Republicanos: 'Química' também ajudou Lula a se aproximar de Bush
Nos primeiros mandatos, o brasileiro foi recebido quatro vezes em Washington. Três delas se deram com o republicano George Bush, sendo duas para reuniões bilaterais e uma para evento com outros chefes de Estado. Depois, também se sentou ao lado do democrata Barack Obama, que o chamou de “o cara”.
A reunião de trabalho com Trump ocorrerá nesta quinta-feira. Na pauta, estão previstos temas como segurança pública, o Pix e minerais críticos, além de tensões internacionais.
A viagem a Washington se dá num contexto desfavorável a Lula na política interna. Na semana passada, o Senado rejeitou pela primeira vez em mais de um século o indicado do presidente para o Supremo Tribunal Federal (STF), Jorge Messias. Pesquisas eleitorais e de avaliação de governo também têm registrado resultados negativos para o petista.
— A relação bilateral com os Estados Unidos obviamente tem um grande impacto no cenário interno. Então é impossível analisar essa reunião de hoje fora do contexto eleitoral — avalia Oliver Stuenkel, professor de Relações Internacionais da FGV.

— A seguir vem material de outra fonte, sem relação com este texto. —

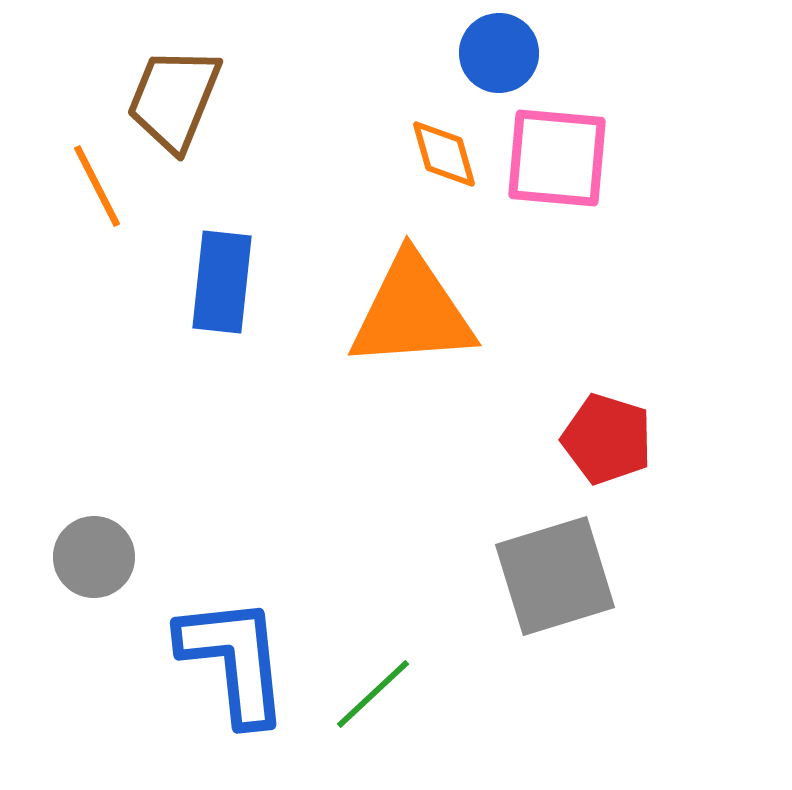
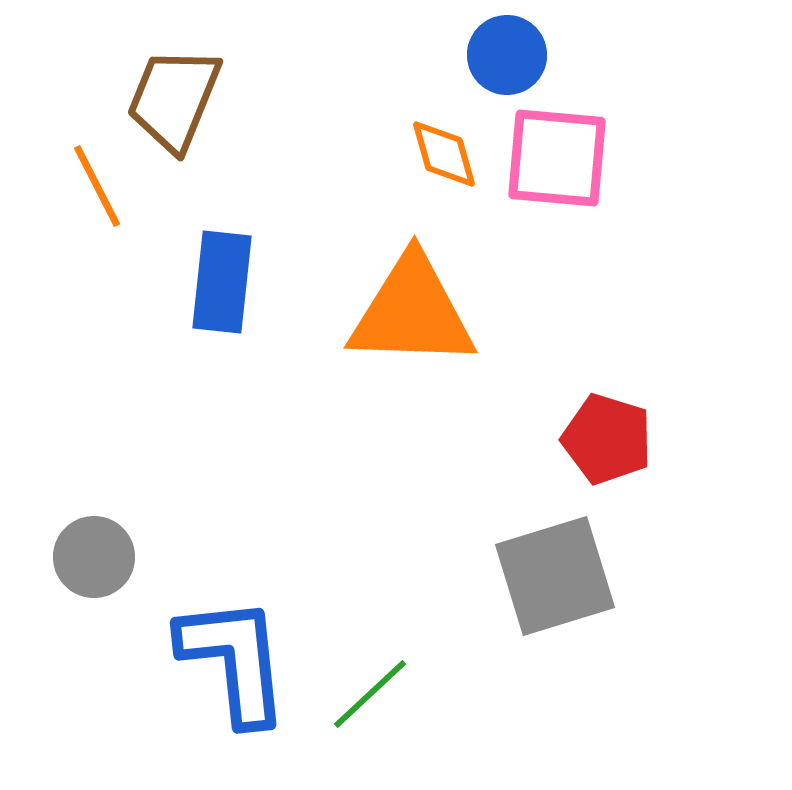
blue circle: moved 8 px right, 2 px down
orange triangle: rotated 6 degrees clockwise
green line: moved 3 px left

Nas outras vezes em que foi à capital americana, Lula vivia conjunturas simpáticas. Tudo começou antes mesmo da posse para o primeiro mandato, iniciado em 2003. Em dezembro do ano anterior, vitorioso nas urnas, o PT atuou em parceria com emissários do governo Fernando Henrique Cardoso (PSDB) a fim de fazer com que o presidente eleito fosse recebido por Bush.
Bem-sucedido, o movimento não só resultou na visita de Lula à Casa Branca, como serviu para criar uma inesperada boa relação entre o conservador de trajetória política construída no Texas e o ex-metalúrgico que ainda era visto nos EUA como um esquerdista radical. O republicano chegou a dizer a interlocutores que “realmente gostava” do brasileiro, segundo o autor Matias Spektor no livro “18 dias”.
'O CARA' - O então presidente dos EUA Barack Obama afirmar que Lula é o 'político mais popular do mundo', durante reunião do G20, em Londres
Jonathan Ernst/REUTERS
Poucos meses depois, já empossado, o petista voltou à capital americana para se reunir com Bush. Ainda naquele mandato, entraria outra vez na residência oficial do presidente daquele país, mas para um evento com outros chefes de Estado. A quarta vez seria no segundo mandato, em 2009, recebido por Barack Obama, quando tinha cerca de 80% de aprovação no Brasil.
Fernando Henrique, por sua vez, foi duas vezes à Casa Branca — uma com Bill Clinton e outra com George Bush. Dilma Rousseff também entrou duas vezes no palácio, ambas tendo Obama como anfitrião. Fernando Collor, recebido por George H. W. Bush, e Jair Bolsonaro, por Trump, tiveram uma visita cada.
Impacto interno
A conversa de hoje, aponta Oliver Stuenkel, serve não apenas para a necessária estabilização da relação comercial e para tratar temas ligados ao combate ao crime organizado, mas também como forma de minar uma eventual interferência americana nas eleições brasileiras.
— Do ponto de vista eleitoral, se Lula tiver uma reunião produtiva, pode demonstrar que é uma pessoa muito experiente no âmbito externo e que consegue lidar com todo tipo de líder, mesmo que de orientação diferente — diz. — E também serve para tentar reduzir o risco de uma interferência americana nas eleições. Se olharmos o que Trump fez na Argentina e em Honduras, seria algo até esperado. Mas, se tiver uma boa relação com Lula, é possível que o risco seja menor.